Was it really a defeat? If you look at the big picture I would say it was a victory. One group who had lost their energy to grow and carry on gave way to another that did. One group who had seen the journey through watched as a new one took things in a different direction.

I was reminded of Habakkuk when he bemoans what he sees as defeat. It is God who chimes in to proclaim that he is doing something that will astound, a work that we humans would find unbelievable. Habakkuk sees defeat when God knows there is victory.

Maybe we spend too much time trying to call winners and losers instead of being reminded that God always win and Jesus has the final victory. Maybe if we worried less about score we wouldn’t see defeat when there is victory.

Tuesday, October 03, 2006

Moments that Shape:
Oaks of Righteousness

How does your local McDonald’s look these days? Anything like the one you grew up eating at? Ours has very little resemblance. I mean the bathrooms are still in the same spot in the back on the right hand side of the store but that is about the only thing that reminds me of the restaurant I grew up eating happy meals at. I took my son to ours for a snack the other day and I had a moment that shapes.

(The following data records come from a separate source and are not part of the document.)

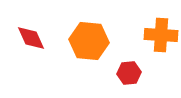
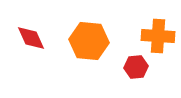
orange cross: moved 3 px left, 1 px down
red hexagon: moved 7 px right, 6 px up
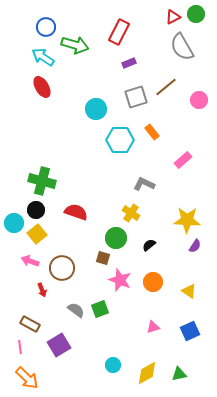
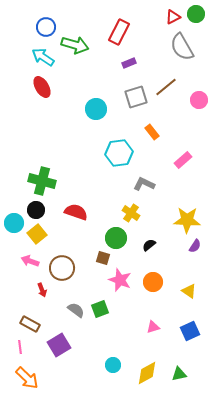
cyan hexagon at (120, 140): moved 1 px left, 13 px down; rotated 8 degrees counterclockwise
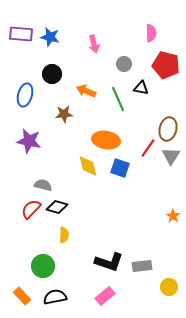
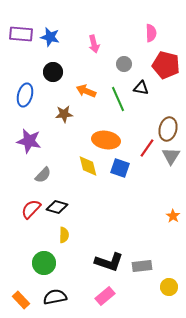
black circle: moved 1 px right, 2 px up
red line: moved 1 px left
gray semicircle: moved 10 px up; rotated 120 degrees clockwise
green circle: moved 1 px right, 3 px up
orange rectangle: moved 1 px left, 4 px down
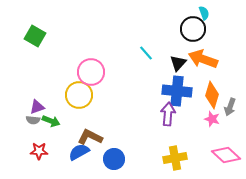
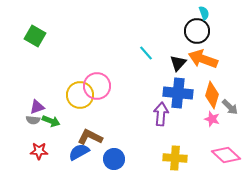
black circle: moved 4 px right, 2 px down
pink circle: moved 6 px right, 14 px down
blue cross: moved 1 px right, 2 px down
yellow circle: moved 1 px right
gray arrow: rotated 66 degrees counterclockwise
purple arrow: moved 7 px left
yellow cross: rotated 15 degrees clockwise
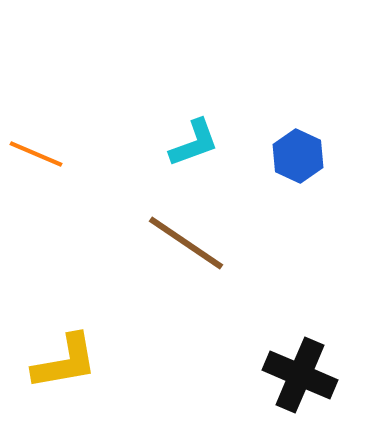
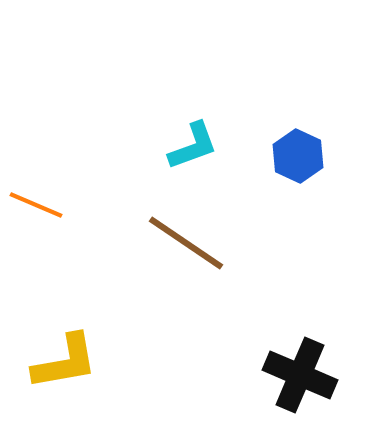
cyan L-shape: moved 1 px left, 3 px down
orange line: moved 51 px down
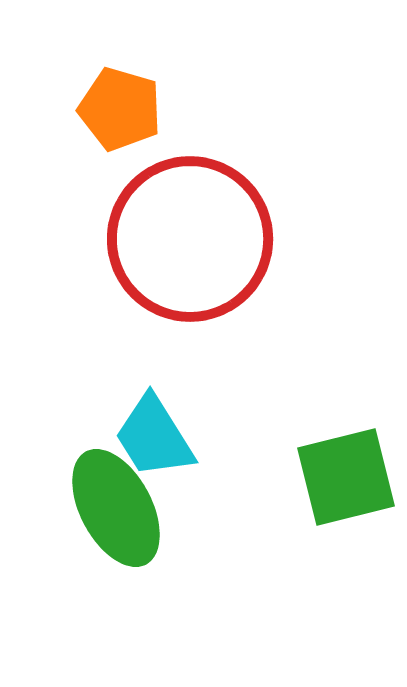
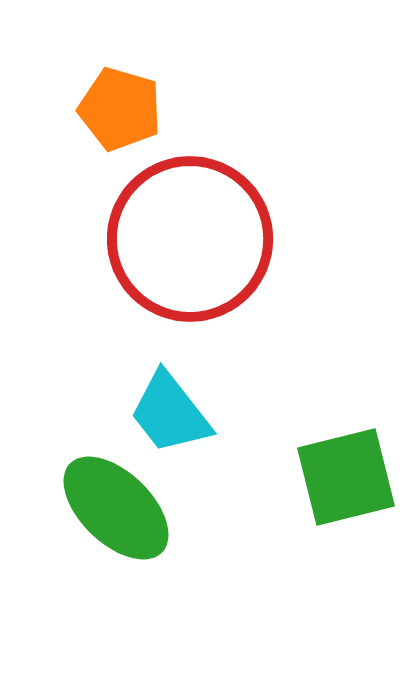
cyan trapezoid: moved 16 px right, 24 px up; rotated 6 degrees counterclockwise
green ellipse: rotated 18 degrees counterclockwise
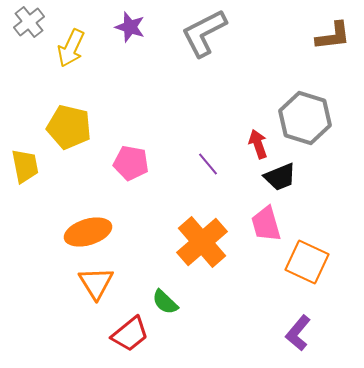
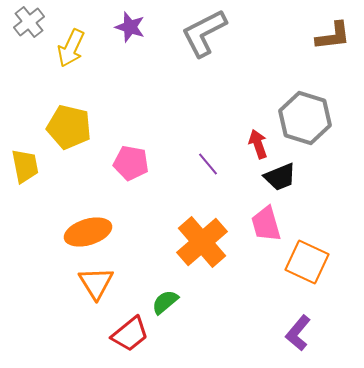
green semicircle: rotated 96 degrees clockwise
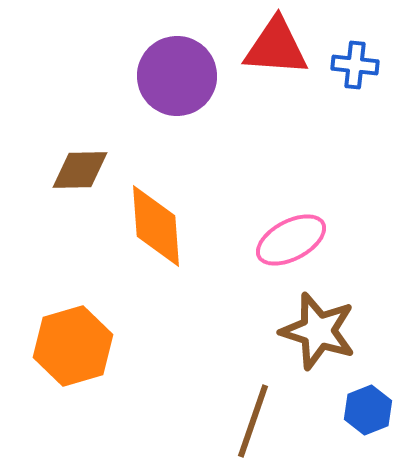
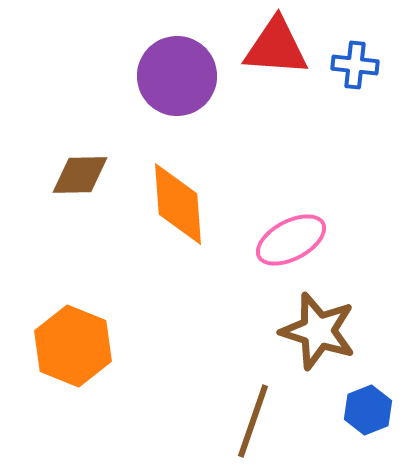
brown diamond: moved 5 px down
orange diamond: moved 22 px right, 22 px up
orange hexagon: rotated 22 degrees counterclockwise
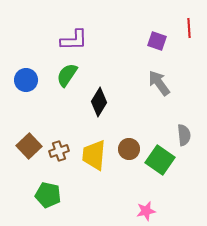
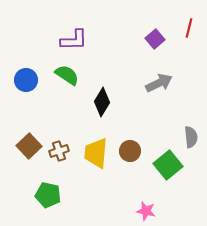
red line: rotated 18 degrees clockwise
purple square: moved 2 px left, 2 px up; rotated 30 degrees clockwise
green semicircle: rotated 90 degrees clockwise
gray arrow: rotated 100 degrees clockwise
black diamond: moved 3 px right
gray semicircle: moved 7 px right, 2 px down
brown circle: moved 1 px right, 2 px down
yellow trapezoid: moved 2 px right, 2 px up
green square: moved 8 px right, 5 px down; rotated 16 degrees clockwise
pink star: rotated 24 degrees clockwise
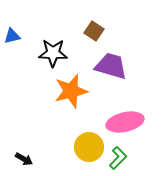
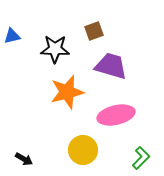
brown square: rotated 36 degrees clockwise
black star: moved 2 px right, 4 px up
orange star: moved 4 px left, 1 px down
pink ellipse: moved 9 px left, 7 px up
yellow circle: moved 6 px left, 3 px down
green L-shape: moved 23 px right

The new McDonald’s have even less in common. What am I to do? Should I opine the days of the yellow and red hard plastic chairs? Do I dream of the time when the beverage counter was safely stashed behind the check out counter when a free refill wasn’t even a glimmer in Ronald’s eye?

I was in Panera Bread a few weeks later and I was reminded of how much interior matters. It sends a message. It tells people something about you. It can either welcome people or it can say go away. It can tell people you are a warm and friendly or that you are stale and lifeless.

What about your place of worship? What does it say? I have been thinking about this for the past few weeks as we continue to work on the interior and exterior of our facility. What message do you send people who are invited to your space? I realize that much has been made about going, and I agree, but at some point we as humans will share a space.

Maybe your space is unconventional. Okay, that is good because you are saying something in your space about who you are. I just worry that sometimes people think they can say something about themselves without their space agreeing that it is true. Would Panera Bread still be the same if the space was different? What if the walls were white and the lights were fluorescent and the cups styrofoam? Would the exact same food still seem as good? Would the place be as inviting?

If we are oaks of righteousness, a planting of the Lord, shouldn’t we be appealing? My wife and I stopped at a place called Life Church this morning. It is a long story but we happened to be down the street and my wife had never been inside. What does Life Church tell you when you enter their doors? Something is happening in here, kids are welcome and this is a cool place with cool things going on. I’m not saying every church should copy Life Church, far from it, jus that their space sends a clear message about what they value and who they are.

If our space says old and outdated why should we think someone would enter thinking differently? If our space says same old same old why would we believe people will think this is a fresh way of experiencing faith? I am just not sure they will. How does your website look? What does it say? In each of these places you tell people about yourself and what you value. What message do you send?

One last thought about my trip to McDonald’s. As I sat their with my son eating fries and talking life I was also reminded by my son that we can do things that make us more attractive that serve no practical purpose and may actually hinder our ultimate goal.

I was looking up at the television at the McDonald’s because it is big and loud and hard to ignore when my son asked me why they had a TV. He didn’t think it was necessary. He didn’t understand why I needed a TV to eat dinner.

I realized after he said this that the TV was actually keeping me from focusing on this special time that my son and I were sharing. The space was keeping me from building a meaningful relationship with my son. We can create an environment that is more appealing and cool and yet forget that we are trying to help foster a relationship with our Creator.